HOW TO COMPLETE THIS TASK: For the entries below, repeat exactly each line starting with the one that contains "Policy research groups" and going on through the one that contains "U.S. trade unions", and no others.

____________

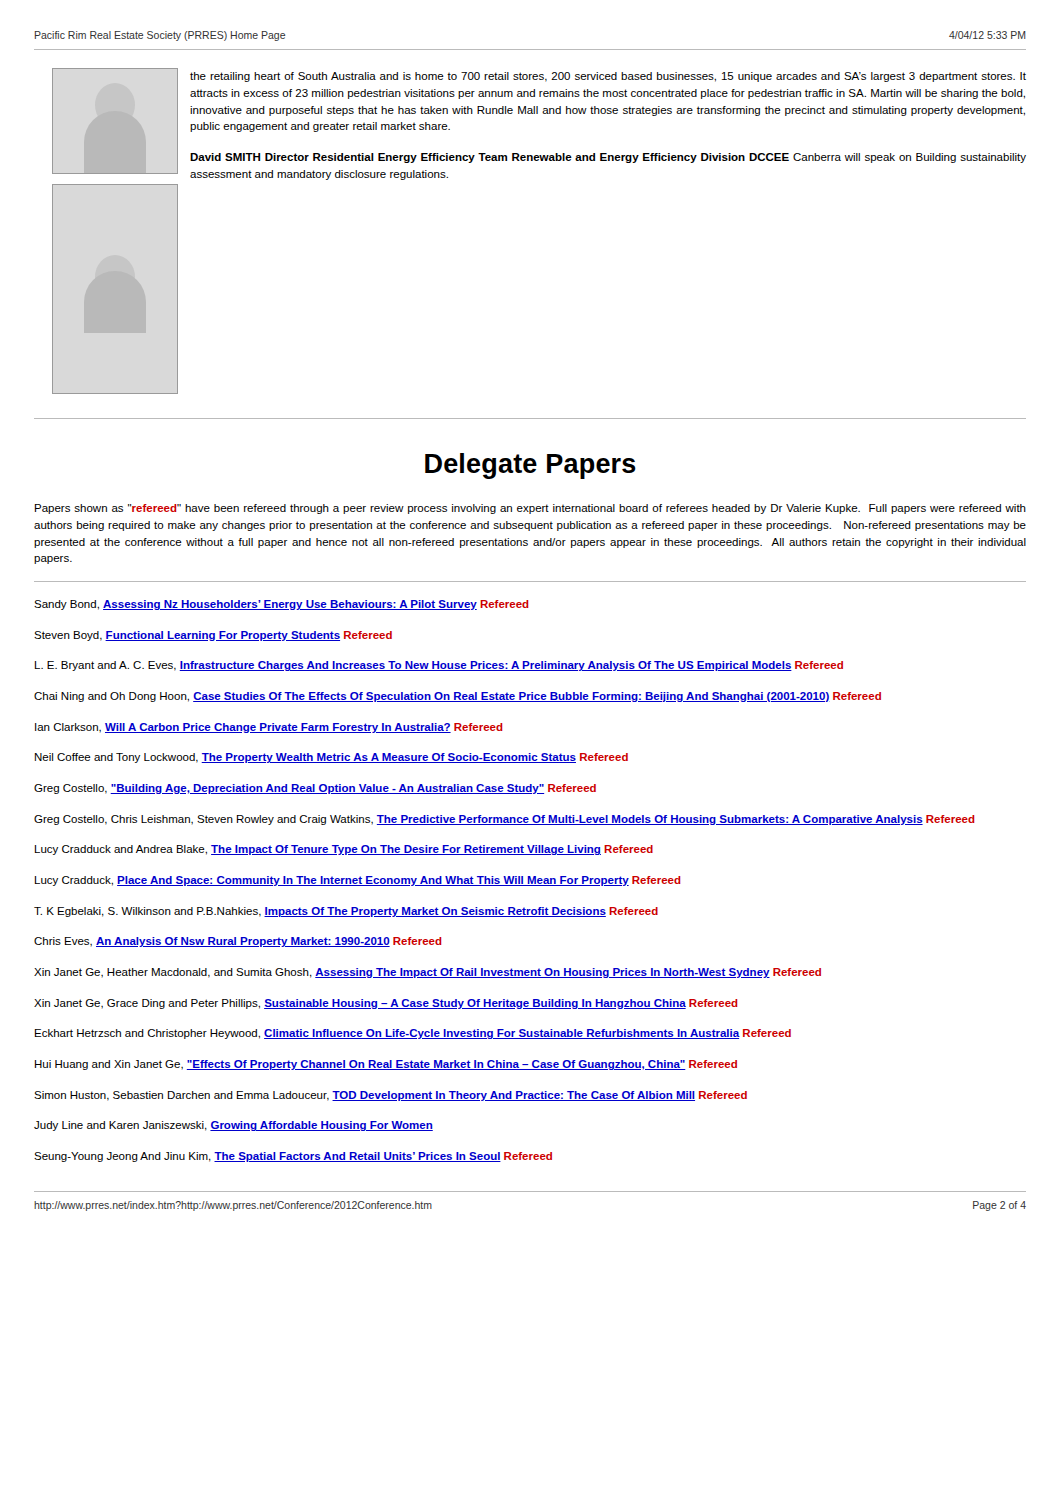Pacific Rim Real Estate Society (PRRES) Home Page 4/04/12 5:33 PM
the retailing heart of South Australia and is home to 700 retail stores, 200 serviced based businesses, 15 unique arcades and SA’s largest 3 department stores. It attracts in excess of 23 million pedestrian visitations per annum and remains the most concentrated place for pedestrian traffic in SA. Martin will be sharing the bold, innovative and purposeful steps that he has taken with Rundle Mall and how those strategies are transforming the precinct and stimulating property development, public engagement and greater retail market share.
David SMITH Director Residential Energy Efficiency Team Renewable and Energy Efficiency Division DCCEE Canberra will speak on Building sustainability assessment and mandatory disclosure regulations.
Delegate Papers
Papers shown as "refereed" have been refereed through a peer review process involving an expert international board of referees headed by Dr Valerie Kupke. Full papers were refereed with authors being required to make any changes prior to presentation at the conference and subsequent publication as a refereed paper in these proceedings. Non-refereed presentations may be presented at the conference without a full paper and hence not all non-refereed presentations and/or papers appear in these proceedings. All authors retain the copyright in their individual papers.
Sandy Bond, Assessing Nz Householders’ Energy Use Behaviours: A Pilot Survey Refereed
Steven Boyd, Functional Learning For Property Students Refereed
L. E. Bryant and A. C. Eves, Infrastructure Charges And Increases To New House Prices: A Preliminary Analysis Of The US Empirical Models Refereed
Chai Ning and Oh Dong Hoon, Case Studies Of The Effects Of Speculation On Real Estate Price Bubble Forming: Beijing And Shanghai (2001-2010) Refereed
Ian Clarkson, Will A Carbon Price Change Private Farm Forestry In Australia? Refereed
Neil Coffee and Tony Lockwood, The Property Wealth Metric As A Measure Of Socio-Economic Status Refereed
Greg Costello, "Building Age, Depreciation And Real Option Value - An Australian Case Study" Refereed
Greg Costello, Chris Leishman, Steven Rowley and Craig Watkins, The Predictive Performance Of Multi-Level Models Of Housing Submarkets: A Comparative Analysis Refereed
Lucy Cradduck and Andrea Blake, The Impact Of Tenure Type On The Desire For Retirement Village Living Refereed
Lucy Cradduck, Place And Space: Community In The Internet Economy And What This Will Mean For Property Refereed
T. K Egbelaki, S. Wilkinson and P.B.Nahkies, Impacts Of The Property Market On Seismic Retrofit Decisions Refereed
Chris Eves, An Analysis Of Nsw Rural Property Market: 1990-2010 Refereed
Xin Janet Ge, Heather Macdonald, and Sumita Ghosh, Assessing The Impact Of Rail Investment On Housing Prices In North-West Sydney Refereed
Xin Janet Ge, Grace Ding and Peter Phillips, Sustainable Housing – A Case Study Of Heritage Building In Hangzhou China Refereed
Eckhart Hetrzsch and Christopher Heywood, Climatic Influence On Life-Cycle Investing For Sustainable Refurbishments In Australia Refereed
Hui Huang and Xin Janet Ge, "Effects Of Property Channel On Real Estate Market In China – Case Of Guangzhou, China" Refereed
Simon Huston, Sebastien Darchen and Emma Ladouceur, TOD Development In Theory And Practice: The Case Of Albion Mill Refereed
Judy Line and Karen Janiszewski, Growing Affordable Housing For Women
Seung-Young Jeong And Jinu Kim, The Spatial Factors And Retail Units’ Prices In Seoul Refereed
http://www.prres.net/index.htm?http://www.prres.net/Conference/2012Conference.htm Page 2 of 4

____________

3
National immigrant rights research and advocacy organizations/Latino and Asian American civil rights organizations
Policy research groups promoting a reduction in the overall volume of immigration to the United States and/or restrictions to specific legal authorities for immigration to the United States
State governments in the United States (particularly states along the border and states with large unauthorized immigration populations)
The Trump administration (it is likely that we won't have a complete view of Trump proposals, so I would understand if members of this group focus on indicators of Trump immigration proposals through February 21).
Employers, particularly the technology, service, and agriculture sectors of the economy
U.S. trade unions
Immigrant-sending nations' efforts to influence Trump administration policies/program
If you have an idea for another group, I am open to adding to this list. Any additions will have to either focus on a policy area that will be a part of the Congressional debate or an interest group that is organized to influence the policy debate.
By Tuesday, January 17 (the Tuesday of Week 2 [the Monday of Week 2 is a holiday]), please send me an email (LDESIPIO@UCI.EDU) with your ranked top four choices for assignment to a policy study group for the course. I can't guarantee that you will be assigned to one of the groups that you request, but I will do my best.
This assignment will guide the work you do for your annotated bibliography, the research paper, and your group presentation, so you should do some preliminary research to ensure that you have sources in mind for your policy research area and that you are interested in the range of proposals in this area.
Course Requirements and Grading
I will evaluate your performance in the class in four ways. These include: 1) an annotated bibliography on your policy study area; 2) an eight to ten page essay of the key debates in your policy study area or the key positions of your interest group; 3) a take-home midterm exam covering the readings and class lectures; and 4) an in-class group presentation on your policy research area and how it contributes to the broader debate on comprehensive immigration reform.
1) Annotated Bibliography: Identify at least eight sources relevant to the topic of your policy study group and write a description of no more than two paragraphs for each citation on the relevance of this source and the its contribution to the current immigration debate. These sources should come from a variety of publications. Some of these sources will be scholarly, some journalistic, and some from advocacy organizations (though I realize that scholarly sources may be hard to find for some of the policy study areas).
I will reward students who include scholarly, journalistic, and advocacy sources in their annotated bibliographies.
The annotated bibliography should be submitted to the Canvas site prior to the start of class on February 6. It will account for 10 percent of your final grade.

____________

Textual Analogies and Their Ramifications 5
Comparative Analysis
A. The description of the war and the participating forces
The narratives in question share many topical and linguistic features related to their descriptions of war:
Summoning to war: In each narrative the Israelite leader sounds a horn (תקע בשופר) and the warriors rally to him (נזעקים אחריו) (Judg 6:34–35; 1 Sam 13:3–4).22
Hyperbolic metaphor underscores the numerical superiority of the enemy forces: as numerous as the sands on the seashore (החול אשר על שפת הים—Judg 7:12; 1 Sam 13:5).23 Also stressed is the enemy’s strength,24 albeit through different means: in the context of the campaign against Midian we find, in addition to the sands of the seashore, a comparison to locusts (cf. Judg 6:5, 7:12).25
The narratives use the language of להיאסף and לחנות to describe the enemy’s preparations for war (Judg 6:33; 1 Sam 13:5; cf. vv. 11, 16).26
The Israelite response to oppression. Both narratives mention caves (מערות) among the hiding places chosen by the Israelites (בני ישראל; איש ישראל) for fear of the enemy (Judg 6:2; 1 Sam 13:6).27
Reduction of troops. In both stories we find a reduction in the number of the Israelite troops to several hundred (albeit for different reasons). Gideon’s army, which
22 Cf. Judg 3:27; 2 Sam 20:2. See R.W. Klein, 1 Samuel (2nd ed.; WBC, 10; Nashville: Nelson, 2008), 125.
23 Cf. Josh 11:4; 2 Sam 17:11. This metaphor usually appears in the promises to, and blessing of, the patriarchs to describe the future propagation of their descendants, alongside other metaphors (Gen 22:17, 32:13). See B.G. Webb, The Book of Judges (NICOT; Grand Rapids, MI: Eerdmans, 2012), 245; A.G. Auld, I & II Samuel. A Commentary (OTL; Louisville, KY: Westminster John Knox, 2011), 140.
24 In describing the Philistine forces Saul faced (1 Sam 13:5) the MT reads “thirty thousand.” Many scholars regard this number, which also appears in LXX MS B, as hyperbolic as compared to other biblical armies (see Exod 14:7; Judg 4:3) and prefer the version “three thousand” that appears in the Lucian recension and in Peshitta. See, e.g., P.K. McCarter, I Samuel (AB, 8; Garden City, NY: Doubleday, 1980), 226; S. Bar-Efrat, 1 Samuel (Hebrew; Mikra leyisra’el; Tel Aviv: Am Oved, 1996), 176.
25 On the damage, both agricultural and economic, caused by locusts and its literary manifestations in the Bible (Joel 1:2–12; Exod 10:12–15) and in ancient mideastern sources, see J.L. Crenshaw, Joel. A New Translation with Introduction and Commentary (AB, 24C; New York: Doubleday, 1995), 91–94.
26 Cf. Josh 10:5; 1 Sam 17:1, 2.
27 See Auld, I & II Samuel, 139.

____________

ANSWER TO THIS TASK:
Policy research groups promoting a reduction in the overall volume of immigration to the United States and/or restrictions to specific legal authorities for immigration to the United States
State governments in the United States (particularly states along the border and states with large unauthorized immigration populations)
The Trump administration (it is likely that we won't have a complete view of Trump proposals, so I would understand if members of this group focus on indicators of Trump immigration proposals through February 21).
Employers, particularly the technology, service, and agriculture sectors of the economy
U.S. trade unions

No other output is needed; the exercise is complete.